Beginning with the line that holds "Acre Treated |" in the data below, give again every line through the one that holds "1,363 | 10,172 |", exactly as written.
*** Opening AVAILABLE DATA ***
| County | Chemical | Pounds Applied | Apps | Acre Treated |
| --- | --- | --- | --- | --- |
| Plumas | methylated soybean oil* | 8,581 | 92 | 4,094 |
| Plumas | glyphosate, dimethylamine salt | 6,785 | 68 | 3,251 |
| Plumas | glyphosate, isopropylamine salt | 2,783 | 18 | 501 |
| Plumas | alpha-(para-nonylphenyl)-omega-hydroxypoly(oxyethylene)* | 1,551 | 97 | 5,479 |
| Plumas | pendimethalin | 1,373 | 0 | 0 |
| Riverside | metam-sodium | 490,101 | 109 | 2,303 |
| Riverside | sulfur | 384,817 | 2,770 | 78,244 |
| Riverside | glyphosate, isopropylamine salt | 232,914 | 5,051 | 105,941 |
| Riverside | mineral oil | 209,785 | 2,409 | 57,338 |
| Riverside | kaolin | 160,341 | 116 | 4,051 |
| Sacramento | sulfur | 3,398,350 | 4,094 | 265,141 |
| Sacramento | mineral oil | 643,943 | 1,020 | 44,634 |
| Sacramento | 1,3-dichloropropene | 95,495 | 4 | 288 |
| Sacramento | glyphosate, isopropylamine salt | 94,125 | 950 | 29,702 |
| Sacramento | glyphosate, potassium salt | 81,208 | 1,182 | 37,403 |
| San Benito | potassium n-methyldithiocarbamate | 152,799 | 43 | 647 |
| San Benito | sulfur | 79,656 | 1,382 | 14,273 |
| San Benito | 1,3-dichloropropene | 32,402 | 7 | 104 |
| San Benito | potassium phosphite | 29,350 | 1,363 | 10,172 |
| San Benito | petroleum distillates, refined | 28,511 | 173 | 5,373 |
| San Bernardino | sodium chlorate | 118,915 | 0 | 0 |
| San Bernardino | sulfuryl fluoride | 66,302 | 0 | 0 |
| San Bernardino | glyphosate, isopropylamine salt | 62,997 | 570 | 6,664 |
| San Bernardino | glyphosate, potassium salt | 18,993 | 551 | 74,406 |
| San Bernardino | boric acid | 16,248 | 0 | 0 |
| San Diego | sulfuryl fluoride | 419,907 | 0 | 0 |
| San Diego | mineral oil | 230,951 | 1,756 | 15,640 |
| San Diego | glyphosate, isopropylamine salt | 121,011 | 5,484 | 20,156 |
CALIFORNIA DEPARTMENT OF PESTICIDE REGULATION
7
*** Closing AVAILABLE DATA ***
*** Opening AVAILABLE DATA ***
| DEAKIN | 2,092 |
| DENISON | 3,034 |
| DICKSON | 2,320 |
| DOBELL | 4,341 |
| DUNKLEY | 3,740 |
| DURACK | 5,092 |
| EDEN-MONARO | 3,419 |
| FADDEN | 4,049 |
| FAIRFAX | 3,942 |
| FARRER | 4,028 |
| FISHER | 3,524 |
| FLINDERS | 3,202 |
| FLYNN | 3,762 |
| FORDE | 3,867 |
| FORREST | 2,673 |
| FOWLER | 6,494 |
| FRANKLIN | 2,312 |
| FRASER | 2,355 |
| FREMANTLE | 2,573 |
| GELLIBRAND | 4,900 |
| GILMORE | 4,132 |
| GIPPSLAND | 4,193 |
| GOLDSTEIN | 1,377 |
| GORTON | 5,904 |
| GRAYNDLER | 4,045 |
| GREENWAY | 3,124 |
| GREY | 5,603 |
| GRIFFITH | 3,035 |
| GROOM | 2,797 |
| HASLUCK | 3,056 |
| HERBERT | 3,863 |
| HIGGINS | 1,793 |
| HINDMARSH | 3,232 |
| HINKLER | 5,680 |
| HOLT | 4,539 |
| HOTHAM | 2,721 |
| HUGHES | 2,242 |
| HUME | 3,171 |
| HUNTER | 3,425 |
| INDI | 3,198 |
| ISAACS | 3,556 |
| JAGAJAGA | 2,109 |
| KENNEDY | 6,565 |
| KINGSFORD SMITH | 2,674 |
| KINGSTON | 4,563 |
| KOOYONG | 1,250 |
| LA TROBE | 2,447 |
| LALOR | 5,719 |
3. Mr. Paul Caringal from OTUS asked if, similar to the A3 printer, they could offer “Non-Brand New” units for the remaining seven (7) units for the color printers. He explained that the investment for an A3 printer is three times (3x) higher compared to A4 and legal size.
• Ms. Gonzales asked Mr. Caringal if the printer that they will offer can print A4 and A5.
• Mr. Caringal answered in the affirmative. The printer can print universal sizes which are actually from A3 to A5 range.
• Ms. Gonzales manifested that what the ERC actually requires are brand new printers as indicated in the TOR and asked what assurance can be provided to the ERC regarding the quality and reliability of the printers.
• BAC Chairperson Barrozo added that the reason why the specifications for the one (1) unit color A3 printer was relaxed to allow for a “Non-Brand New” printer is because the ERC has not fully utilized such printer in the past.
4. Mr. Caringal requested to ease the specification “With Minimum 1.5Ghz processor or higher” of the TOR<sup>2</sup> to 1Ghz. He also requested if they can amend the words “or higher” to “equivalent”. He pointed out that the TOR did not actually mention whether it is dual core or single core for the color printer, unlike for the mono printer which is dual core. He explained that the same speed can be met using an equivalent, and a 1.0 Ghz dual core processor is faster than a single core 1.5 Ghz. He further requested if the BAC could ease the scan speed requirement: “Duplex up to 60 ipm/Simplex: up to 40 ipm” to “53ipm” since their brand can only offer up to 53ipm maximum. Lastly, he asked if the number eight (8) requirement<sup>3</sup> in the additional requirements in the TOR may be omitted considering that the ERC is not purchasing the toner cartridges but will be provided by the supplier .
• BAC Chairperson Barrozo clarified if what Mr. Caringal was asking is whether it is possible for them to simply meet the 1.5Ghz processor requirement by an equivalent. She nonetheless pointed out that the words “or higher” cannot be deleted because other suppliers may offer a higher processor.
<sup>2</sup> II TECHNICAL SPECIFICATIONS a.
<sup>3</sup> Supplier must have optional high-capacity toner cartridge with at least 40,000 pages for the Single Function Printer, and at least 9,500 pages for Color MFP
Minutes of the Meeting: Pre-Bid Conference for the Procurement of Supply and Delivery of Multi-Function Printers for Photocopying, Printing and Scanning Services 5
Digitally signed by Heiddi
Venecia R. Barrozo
*** Closing AVAILABLE DATA ***
§ ANSWER SPACE
| County | Chemical | Pounds Applied | Apps | Acre Treated |
| --- | --- | --- | --- | --- |
| Plumas | methylated soybean oil* | 8,581 | 92 | 4,094 |
| Plumas | glyphosate, dimethylamine salt | 6,785 | 68 | 3,251 |
| Plumas | glyphosate, isopropylamine salt | 2,783 | 18 | 501 |
| Plumas | alpha-(para-nonylphenyl)-omega-hydroxypoly(oxyethylene)* | 1,551 | 97 | 5,479 |
| Plumas | pendimethalin | 1,373 | 0 | 0 |
| Riverside | metam-sodium | 490,101 | 109 | 2,303 |
| Riverside | sulfur | 384,817 | 2,770 | 78,244 |
| Riverside | glyphosate, isopropylamine salt | 232,914 | 5,051 | 105,941 |
| Riverside | mineral oil | 209,785 | 2,409 | 57,338 |
| Riverside | kaolin | 160,341 | 116 | 4,051 |
| Sacramento | sulfur | 3,398,350 | 4,094 | 265,141 |
| Sacramento | mineral oil | 643,943 | 1,020 | 44,634 |
| Sacramento | 1,3-dichloropropene | 95,495 | 4 | 288 |
| Sacramento | glyphosate, isopropylamine salt | 94,125 | 950 | 29,702 |
| Sacramento | glyphosate, potassium salt | 81,208 | 1,182 | 37,403 |
| San Benito | potassium n-methyldithiocarbamate | 152,799 | 43 | 647 |
| San Benito | sulfur | 79,656 | 1,382 | 14,273 |
| San Benito | 1,3-dichloropropene | 32,402 | 7 | 104 |
| San Benito | potassium phosphite | 29,350 | 1,363 | 10,172 |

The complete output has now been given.